### Work required
Write out every item below word for word, leaving out the pictures.
━━━━━ Record set
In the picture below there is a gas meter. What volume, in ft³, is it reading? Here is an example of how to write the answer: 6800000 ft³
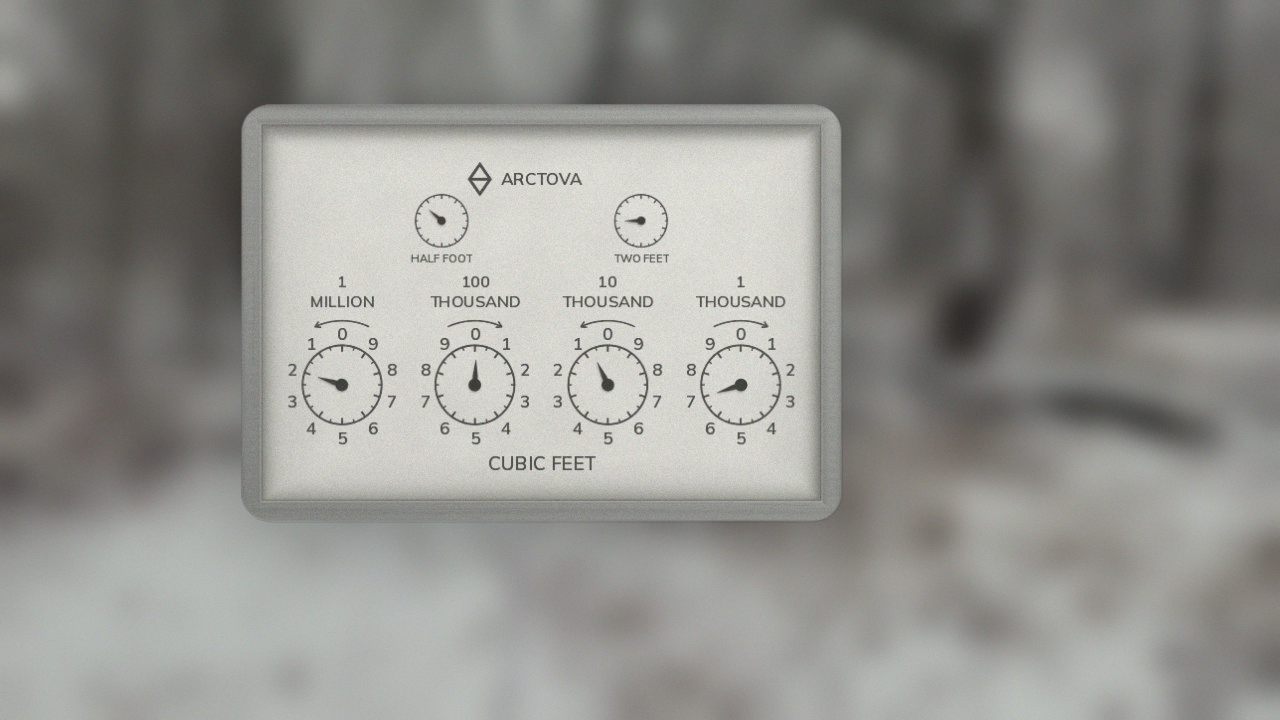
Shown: 200700 ft³
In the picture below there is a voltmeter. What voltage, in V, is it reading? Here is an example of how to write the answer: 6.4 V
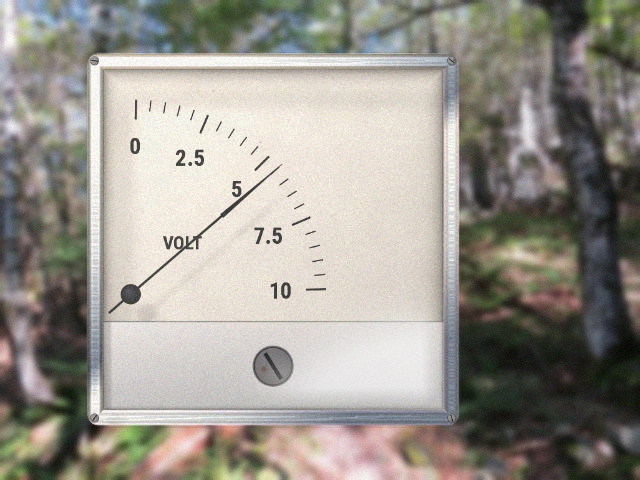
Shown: 5.5 V
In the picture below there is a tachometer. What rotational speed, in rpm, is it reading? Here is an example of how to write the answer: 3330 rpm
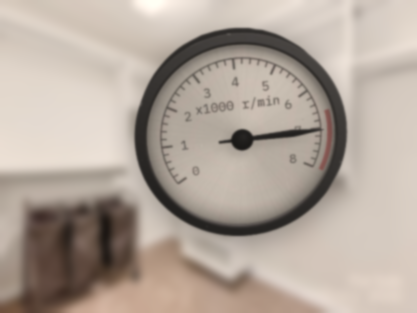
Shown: 7000 rpm
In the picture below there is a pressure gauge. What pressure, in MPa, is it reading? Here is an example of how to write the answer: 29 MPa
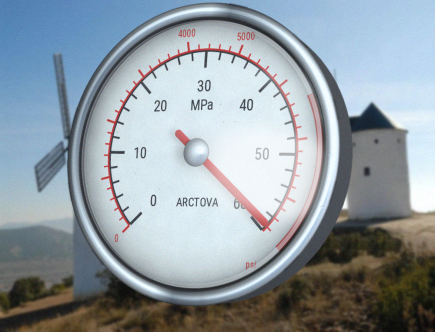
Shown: 59 MPa
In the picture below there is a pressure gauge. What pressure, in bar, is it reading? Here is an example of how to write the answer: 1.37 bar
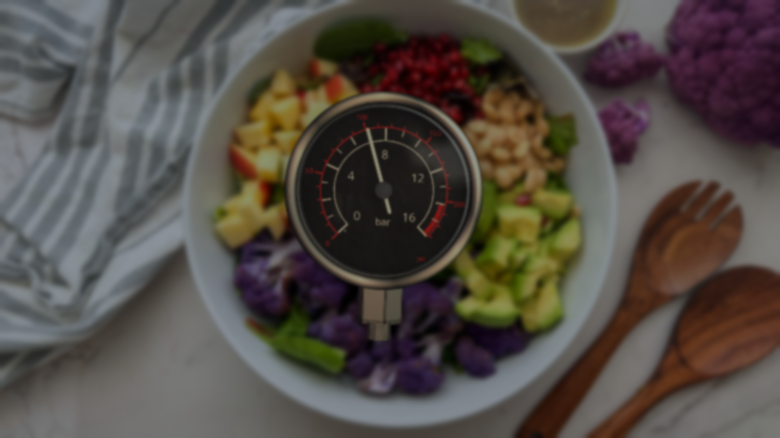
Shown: 7 bar
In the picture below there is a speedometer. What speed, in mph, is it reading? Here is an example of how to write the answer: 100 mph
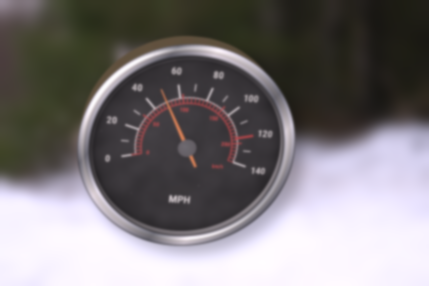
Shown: 50 mph
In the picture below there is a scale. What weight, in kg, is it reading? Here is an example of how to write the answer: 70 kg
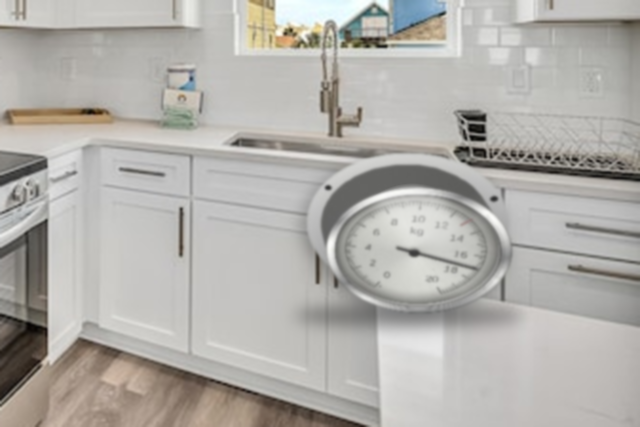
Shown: 17 kg
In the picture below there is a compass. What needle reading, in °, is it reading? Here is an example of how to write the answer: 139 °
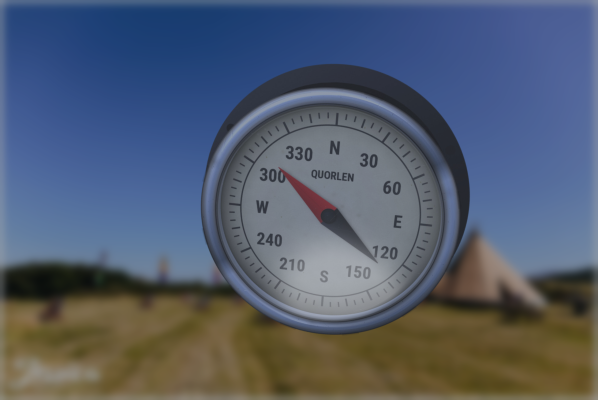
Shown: 310 °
━━━━━━━━━━
### Written response
In the picture below there is a gas meter. What volume, in ft³, is it reading? Here is an example of how to write the answer: 6800000 ft³
Shown: 200700 ft³
In the picture below there is a voltmeter. What voltage, in V, is it reading? Here is an example of how to write the answer: 6.4 V
Shown: 5.5 V
In the picture below there is a tachometer. What rotational speed, in rpm, is it reading? Here is an example of how to write the answer: 3330 rpm
Shown: 7000 rpm
In the picture below there is a pressure gauge. What pressure, in MPa, is it reading? Here is an example of how to write the answer: 29 MPa
Shown: 59 MPa
In the picture below there is a pressure gauge. What pressure, in bar, is it reading? Here is an example of how to write the answer: 1.37 bar
Shown: 7 bar
In the picture below there is a speedometer. What speed, in mph, is it reading? Here is an example of how to write the answer: 100 mph
Shown: 50 mph
In the picture below there is a scale. What weight, in kg, is it reading? Here is an example of how to write the answer: 70 kg
Shown: 17 kg
In the picture below there is a compass. What needle reading, in °, is it reading? Here is an example of how to write the answer: 139 °
Shown: 310 °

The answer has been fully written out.